Lurano, troppa burocrazia e mancanza di ricambio: dopo 30 anni chiude il Comitato Genitori
Si scioglie l’associazione, ma i genitori garantiscono: “Siamo già super operativi”
Lurano. Chiude dopo oltre trent’anni di attività il Comitato Genitori. La decisione è arrivata a causa delle “onerose incombenze burocratiche richieste dalla nuova normativa sul non profit” e della “mancanza di genitori che si vogliano assumere un impegno formale nel direttivo”.
Nato all’inizio degli anni Novanta come gruppo spontaneo di famiglie a sostegno dell’Istituto comprensivo, il Comitato era poi diventato un’associazione strutturata, con presidente, vicepresidente e segretario eletti a rotazione.
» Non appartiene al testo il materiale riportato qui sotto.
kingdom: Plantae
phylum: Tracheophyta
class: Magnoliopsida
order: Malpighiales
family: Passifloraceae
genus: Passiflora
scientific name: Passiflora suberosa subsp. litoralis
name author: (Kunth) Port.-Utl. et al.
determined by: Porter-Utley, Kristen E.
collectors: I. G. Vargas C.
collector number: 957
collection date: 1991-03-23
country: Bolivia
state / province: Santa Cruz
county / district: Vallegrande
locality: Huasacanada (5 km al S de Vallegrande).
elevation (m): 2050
Negli ultimi dieci anni la guida è stata affidata a Valeria Bugini, Elena Bogni e Maria Azzurra Calleri.
Nel comunicato diffuso nei giorni scorsi, le tre referenti hanno ripercorso le principali iniziative realizzate, tra letture animate, laboratori di lettura, English Camp, incontri formativi e raccolte fondi.
“In più di 10 anni di attività siamo orgogliose di aver portato avanti diverse iniziative per i ragazzi di Lurano sia finanziando richieste della scuola, sia proponendo progetti a tutti e tre i plessi, sia organizzando attività extrascolastiche di formazione per ragazzi e genitori”, si legge nella nota.
L’associazione ha sottolineato anche la “bella collaborazione positiva” avuta con le amministrazioni comunali e con il corpo docente. “Il Comitato è stato anche punto di riferimento per coordinare le informazioni condivise tra i vari enti: Comune, Scuola e Famiglia”, spiegano ancora le rappresentanti.
La chiusura, tuttavia, non segna la fine dell’impegno dei genitori luranesi. “Il gruppo di genitori che si sta facendo carico dell’organizzazione delle varie attività c’è ed è già super operativo”, hanno assicurato Bugini, Bogni e Calleri.
Il comunicato si chiude con un ringraziamento e un auspicio: “Una comunità è viva quando ci sono persone che collaborando con gli altri dedicano un pochino del proprio tempo e delle proprie energie al bene di tutti: e quello che si costruisce per la comunità arricchisce ciascuno di noi”.